== Segment start ==

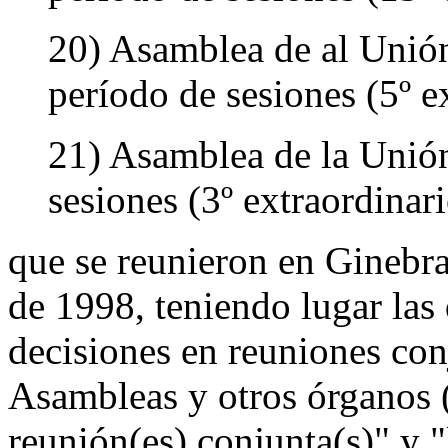
20) Asamblea de al Unió
período de sesiones (5º e
21) Asamblea de la Unió
sesiones (3º extraordinar
que se reunieron en Ginebra
de 1998, teniendo lugar las
decisiones en reuniones con
Asambleas y otros órganos 
reunión(es) conjunta(s)" y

== Segment end ==

The answer should consist solely of the lines from the one that contains "Asambleas y otros órganos" through the end of the material above, copied exactly.

Asambleas y otros órganos 
reunión(es) conjunta(s)" y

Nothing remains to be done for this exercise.